Card
One research move.
Definition
A card is one move in the research game: a hypothesis, code change, diagnostic, ablation, rerun, or lateral idea that can gather evidence. Runs are executions. Cards are the ideas those executions test. This lets Picidae show research as a decision tree instead of a flat pile of logs.
How It Looks
A card looks like: try disagreement-weighted labels because MCTS-policy disagreement may indicate target quality; run three seeds; compare score, variance, and diagnostic plots; then continue, branch, stop, or promote.
How To Use It
Use cards to preserve what the agent was trying to learn. A smart agent may run many commands, but the human needs the strategic unit: what idea was tested, what happened, and what decision does it imply?
Not Just A Run
A run says something happened. A card says why it happened. One card may have many runs for seeds, ablations, phases, or reruns. A failed run can still support a useful card if it falsifies a hypothesis or reveals a boundary.
Phone-Sized Unit
Cards are designed for supervision from a phone. The user should be able to see title, claim, score movement, evidence quality, suspicion flags, and suggested action without opening terminal logs.
Agent Freedom
Picidae should not force the agent into a rigid workflow. The agent can invent experiments freely, but every meaningful attempt should eventually be compressed into a card so the research state is inspectable.
Show Examples
Autoresearch card
The agent changes the attention window pattern. The card links the diff, training runs, metric movement, VRAM cost, and whether the change should be kept.
card: title: switch to local-only attention hypothesis: shorter windows improve throughput without hurting val_bpb parent: baseline runs: [run_122, run_123, run_124] status: discarded decision_reason: worse val_bpb at similar memory
Ablation card
A high-performing idea can spawn cards for ablations. These cards check whether each component is real or just complexity.

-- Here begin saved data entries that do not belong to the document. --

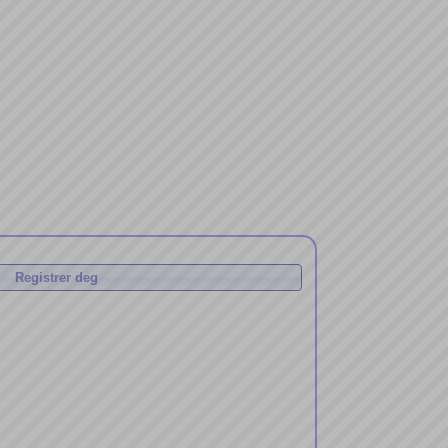
Registrer deg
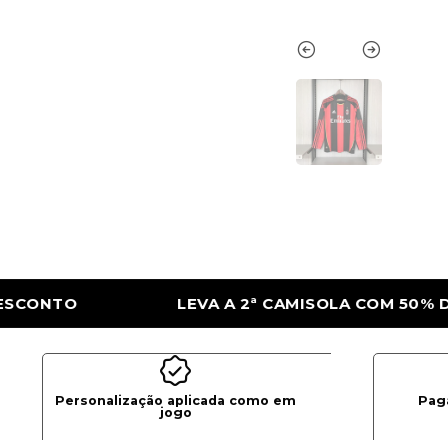
OLA COM 50% DE DESCONTO
LEVA A 2ª C
Personalização aplicada como em
Pag
jogo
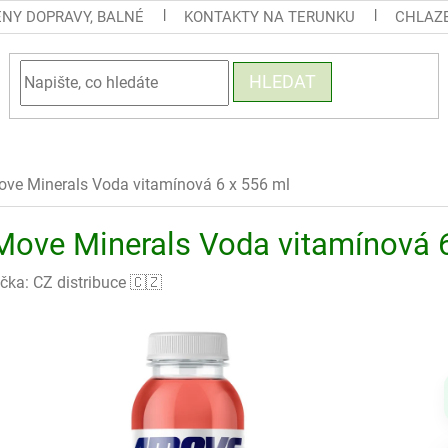
ENY DOPRAVY, BALNÉ
KONTAKTY NA TERUNKU
CHLAZE
HLEDAT
ve Minerals Voda vitamínová 6 x 556 ml
Move Minerals Voda vitamínová 6
čka:
CZ distribuce 🇨🇿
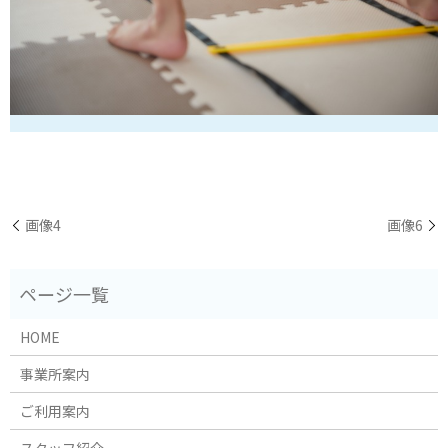
画像4
画像6
HOME
事業所案内
ご利用案内
スタッフ紹介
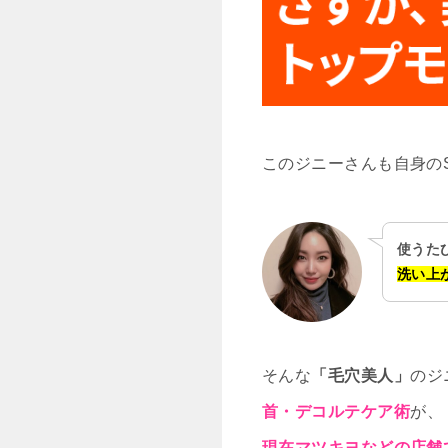
このジニーさんも自身の
使うた
洗い上
そんな
「毛穴美人」
のジ
首・デコルテケア術
が、
現在マツキヨなどの店舗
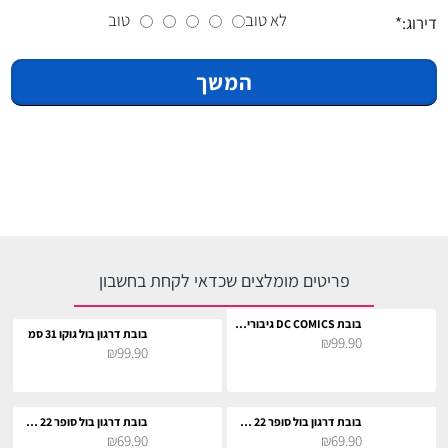
לא טוב
טוב
דירוג:
המשך
פריטים מומלצים שכדאי לקחת בחשבון
בובת DC COMICS גיבורי על 27 ס"מ
בובת דרגון בול גוקו 31 סמ
₪99.90
₪99.90
בובת דרגון בול סופר 22 סמ - בו
בובת דרגון בול סופר 22 סמ - בירוס
₪69.90
₪69.90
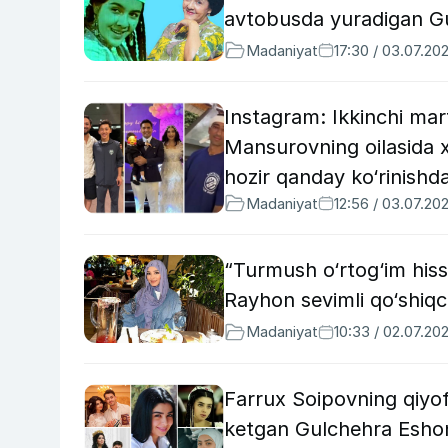
avtobusda yuradigan G
Madaniyat
17:30 / 03.07.20
Instagram: Ikkinchi ma
Mansurovning oilasida 
hozir qanday ko‘rinishd
Madaniyat
12:56 / 03.07.20
“Turmush o‘rtog‘im his
Rayhon sevimli qo‘shiqchi
Madaniyat
10:33 / 02.07.20
Farrux Soipovning qiy
ketgan Gulchehra Eshon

card: title: remove posterior tempering parent: em-posterior-v4 type: ablation suggested_action: keep parent, reject ablation
Owns / Defines
Hypothesis, proposed change, parent card, linked runs, status, evidence summary, and next action.
Questions Operators Should Answer
- What hypothesis or research move does this card represent?
- Which runs and artifacts support or contradict it?
- Is the card a continuation, branch, ablation, diagnostic, rerun, or promotion candidate?
- What should happen next: continue, branch, stop, rerun, investigate, or promote?
- Can the card be understood without reading raw logs?